▶ [EXERCISE GOAL]
Write out every one of the lines below word for word, leaving out the pictures.

Saved entries:
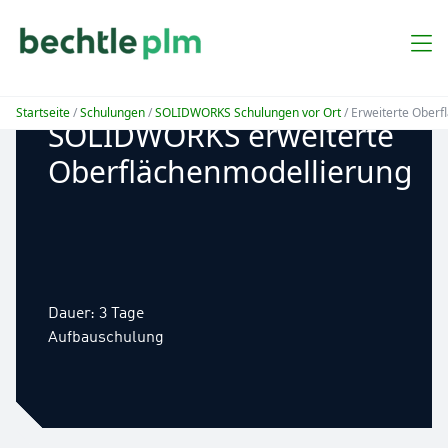
Startseite
/
Schulungen
/
SOLIDWORKS Schulungen vor Ort
/ Erweiterte Oberf
SOLIDWORKS erweiterte
Oberflächenmodellierung
Dauer: 3 Tage
Aufbauschulung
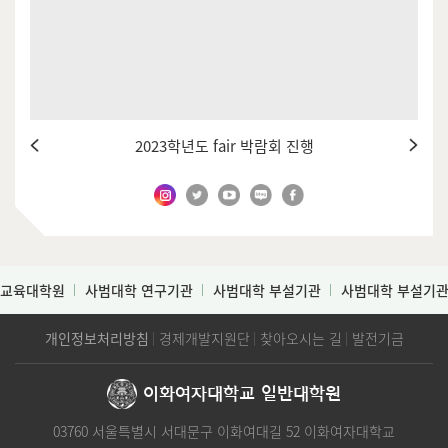
2023학년도 fair 박람회 진행
교육대학원
사범대학 연구기관
사범대학 부설기관
사범대학 부설기
개인정보처리방침
경제개발지원단
찾아오시는 길
발전기금
이화여자대학교
일반대학원
03760 서울특별시 서대문구 이화여대길 52 이화여자대학교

▶ [RESULT BELOW]
Startseite
/
Schulungen
/
SOLIDWORKS Schulungen vor Ort
/ Erweiterte Oberf
SOLIDWORKS erweiterte
Oberflächenmodellierung
Dauer: 3 Tage
Aufbauschulung
2023학년도 fair 박람회 진행
교육대학원
사범대학 연구기관
사범대학 부설기관
사범대학 부설기
개인정보처리방침
경제개발지원단
찾아오시는 길
발전기금
이화여자대학교
일반대학원
03760 서울특별시 서대문구 이화여대길 52 이화여자대학교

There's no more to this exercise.